Nada de esto ocurre,
sin embargo, en el llamado Control
de Convencionalidad, puesto que, en principio, ninguna convención es
resultante de la voluntad general de los pueblos.
La naturaleza
genética de su contenido normativo obedece a razones distintas a las
características nacionales que cohesionan jurídicamente a los integrantes de un
país. Por ende, de la convención no se deriva ninguna norma jurídica de grado
inferior. Dicho de una sola y buena vez, ninguna convención crea un Orden Jurídico.

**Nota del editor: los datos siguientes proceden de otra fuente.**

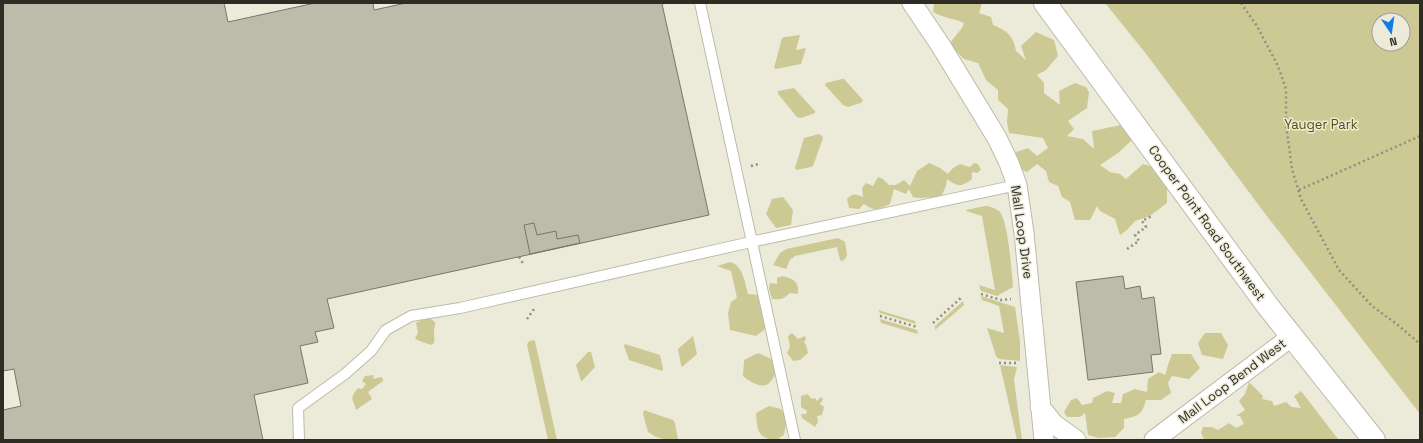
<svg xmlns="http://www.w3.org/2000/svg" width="1423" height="443" viewBox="0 0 1423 443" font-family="'Space Grotesk',sans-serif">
	<rect width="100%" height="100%" fill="#ecebd9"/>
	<path fill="#cdc995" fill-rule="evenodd" d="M934,3H982L979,13L991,17L993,25C1006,30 1014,36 1016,51L1026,60L1021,46L1036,32L1054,40L1058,56L1046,70L1037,75L1044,83V93L1060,105L1059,91L1075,83L1086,87L1089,92L1087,108L1068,121L1074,129L1067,136L1083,139L1094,149L1092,131L1121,125L1132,140L1118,153L1100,165L1110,172L1120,174L1126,179L1143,164L1159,169L1167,186V203L1150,216L1135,221L1127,230L1120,235L1115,219L1100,211L1097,206L1090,220H1075L1070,202L1062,197L1058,186L1049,182L1046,171L1037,164L1027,172L1017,168L1016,152L1028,148L1037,156L1048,148L1043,138L1009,133L1007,122L1008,109L998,100V90L986,80L978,63L964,59L949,44L962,28L964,23C953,18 943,18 933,12Z
		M1105,3H1420V414L1263,211L1147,55ZM1379,20H1403V44H1379Z
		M800,35L796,50L806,48L801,64L776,69L774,68L782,38L785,37Z
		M842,79H844L863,100L861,103L848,107L843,105L825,85L826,83Z
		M794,88L815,111V113L801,118L797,117L778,94V91Z
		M819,134L821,135L823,138L813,166L811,167L796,170L795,168L804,138Z
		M929,163L940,168L948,174L953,168L960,164L970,167L974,163L978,164L981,170L977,173L972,172V179C961,187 958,187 947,179L946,186L941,197L918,198L913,197L909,189L906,194L894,189L890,204C880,209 874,212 864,204L859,209L849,208L847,199C853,193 855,194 863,197L862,188L866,183L873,186L878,177L883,179L889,185H896L904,180L910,186L917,171Z
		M783,197L793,210L791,225L776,228L766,214L772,199Z
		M985,206C990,206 995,208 999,211C1008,219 1012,273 1013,287L997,296L981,291L979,285L995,290L982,216L966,211V210Z
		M838,238L845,242L847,255L845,259L842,261L840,260L837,247L795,256L790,260L786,269L773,265L780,253L786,249Z
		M730,262C743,265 745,283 748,294L758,295L770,313L764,330L756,336L730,330L728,313L731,302L737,298L731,271L717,266Z
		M782,276C794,279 799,281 798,294L790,293C784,299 780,300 772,299L769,289L770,283L777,284V278Z
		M981,296L1015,307L1020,341V361L999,359L996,356L987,328L1004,333L999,306L982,300Z
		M963,301L964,305L935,330V326Z
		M878,310L915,321L916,324L880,313Z
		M428,317L435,322C436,326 434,327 434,331C434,335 435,338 434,343L431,345L417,340L415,338L418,333L416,323Z
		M880,319L917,330L918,334L881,323Z
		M792,333L798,339L805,336L806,339L804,342L806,345L808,353L800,360L793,361L787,353L790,347L788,336Z
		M1205,333H1221L1228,345L1223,359L1202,355L1198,343Z
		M693,336L697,354L682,367L681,365L678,349Z
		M533,340L535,341L557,440H548L527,345L528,342Z
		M625,344L660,355L663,369L662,371L629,360L624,346Z
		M588,352H591L595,367L582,381H581L576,365Z
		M758,353L771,359L777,369C775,373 774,378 771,381C764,391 750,382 743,376L744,360Z
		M1172,354H1191L1200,368L1189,379L1172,376L1168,383L1171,393L1161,400H1146C1142,415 1138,416 1124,419V428L1115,437L1099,438L1088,435L1085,413L1080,417H1067L1064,412L1071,400L1077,398L1082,405L1092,403L1093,398L1107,391L1115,393L1112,403H1121L1123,394L1135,389L1147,392L1148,379L1159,372L1165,375L1169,362Z
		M1000,365L1017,367L1014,380L1022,440H1017Z
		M374,375L373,379L381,377L383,379V381L368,392L372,399L356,410C354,399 348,400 358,388L362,389L366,384L362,381L365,376Z
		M1249,382L1263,396L1262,399L1272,401L1274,406L1286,402L1292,407L1301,408L1294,396L1301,391L1338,439L1341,440H1199L1204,439L1201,433L1203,427H1212L1218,430L1229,423L1236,428L1244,424L1240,416H1236L1245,410L1239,401L1245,394Z
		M807,394L812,399L815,398L817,401L821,397L823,399L820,404L824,407L822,415L817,416L818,422L815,427L802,418L801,414H806L807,411L801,407V396Z
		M769,406L781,409L787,419L784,435L779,438L780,440C759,440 757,433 756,413Z
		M644,410L673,420L675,423L678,440C668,440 656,439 648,432L643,414Z"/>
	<path fill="#bdbcab" stroke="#787767" d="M3,3H224L228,22L315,3H373L374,10L406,3H667L662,4L709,215L327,299L334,328L315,332L318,342L300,346L308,383L254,395L263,440H3V410L21,406L14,369L3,371Z
		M534,223L537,235L556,231L557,239L578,235L580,243L530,254L524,225Z
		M1123,276L1125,289L1140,286L1142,299L1154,297L1161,354L1151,355L1153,372L1088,380L1076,282Z"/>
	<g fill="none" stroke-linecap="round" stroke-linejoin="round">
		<defs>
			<path id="service" d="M700,3L795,440
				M299,440L298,408L345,374L371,351L386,330L411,316L460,308L751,242L1017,185"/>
			<path id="minor" d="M912,3L941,46L997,138L1009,163L1017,185L1024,233L1044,440
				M1040,407L1054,424L1076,440
				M1154,440L1291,337"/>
			<path id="secondary" d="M1045,3L1267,305L1374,440"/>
		</defs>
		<use href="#service" stroke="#bcbbaa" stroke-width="12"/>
		<use href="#minor" stroke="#bcbbaa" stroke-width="21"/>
		<use href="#secondary" stroke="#bcbbaa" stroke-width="24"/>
		<path stroke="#8f8f82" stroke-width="2.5" stroke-dasharray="2 3" stroke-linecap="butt" d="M1241,3L1257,26L1278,66L1286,89V125L1292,169L1301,199L1339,270L1372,306L1398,325L1420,344
			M751,166L759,164
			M1299,190L1420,136
			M1127,249L1139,241L1135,235L1146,227L1142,221L1152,216
			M519,257L524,265
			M981,294L1001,300L1011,299
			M880,316L917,327
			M527,319L534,309L535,307
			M933,323L962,297
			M999,363H1016"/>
		<use href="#service" stroke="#fff" stroke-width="10"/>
		<use href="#minor" stroke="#fff" stroke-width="19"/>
		<use href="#secondary" stroke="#fff" stroke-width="22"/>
	</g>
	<g text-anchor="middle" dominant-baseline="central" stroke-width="3" stroke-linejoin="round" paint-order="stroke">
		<g font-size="13" fill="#564f04" stroke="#ecebd9">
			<text x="1321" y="124">Yauger Park</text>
		</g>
		<g font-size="13" fill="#2d2d26" stroke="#ecebd9">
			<text transform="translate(1207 223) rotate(54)">Cooper Point Road Southwest</text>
			<text transform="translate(1022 232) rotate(82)">Mall Loop Drive</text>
			<text transform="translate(1232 381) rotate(-37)">Mall Loop Bend West</text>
		</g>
	</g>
	<rect width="1423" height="443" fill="none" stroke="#2d2d26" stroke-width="8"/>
	<g transform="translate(1391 32) rotate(167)"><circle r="19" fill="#ecebd9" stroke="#a09f91"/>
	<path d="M0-3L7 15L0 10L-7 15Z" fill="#127ce3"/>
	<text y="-6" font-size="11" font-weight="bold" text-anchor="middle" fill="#2d2d26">N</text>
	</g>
</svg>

Los capitostes del fariseo
intelectualismo progresista que defiende el Control de Convencionalidad reconocen este problema de origen;
sin embargo, pretenden resolverlo aduciendo que, si bien la convención
no crea ningún Orden Jurídico, ciertamente surte efectos sobre los Órdenes ya
existentes, al obligarlos a adecuarse a la convención.
No obstante, es
precisamente en esta declaración que se encuentra la confesión misma del
quebrantamiento de la independencia y autonomía de los Estados, puesto que, al
obligar, desde fuera de las Naciones, una adecuación de sus Ordenamientos
jurídicos, que no es sino una sumisión y alineamiento a cánones internacionales
que responden a intereses no necesariamente nacionales, se viola el Principio
de Soberanía de los pueblos, con lo cual se reconoce el carácter
dependiente y colonial de un Estado que termina siendo sometido a una
corporación globalista, lo cual resulta, hoy por hoy, absolutamente
inadmisible.
De esta manera, el Control de Convencionalidad nos
impone un franco y abierto sometimiento encubierto en un discurso que, además
de forzar el reconocimiento de un inexistente Orden Jurídico superior al Orden
Jurídico nacional, se convierte, al mismo tiempo, en el vehículo de inoculación
de metafísicas discursivas que, como en el caso del ius cogens, se implantan
a través de galimatías políticas elaborados por el poder transnacional de
grupos económicos que responden a intereses metacapitalistas,[25] intereses que se
encuentran plasmados en oprobiosas e inhumanas agendas particulares que han
sido elaboradas con distorsiones y manipulaciones lingüísticas que ocultan
inconfesables genocidios y otras perversidades inhumanas.[26]
En consecuencia, no es posible reconocer racionalidad, legitimidad,
legalidad ni mucho menos constitucionalidad a lo que no es sino un mecanismo de
desarticulación del Estado de Derecho a través del quebrantamiento del Principio
de Soberanía.
Por tanto, todo uso del Control de Convencionalidad deviene
necesariamente ilegal y, sobre todo, atentatorio de la integridad de la Nación.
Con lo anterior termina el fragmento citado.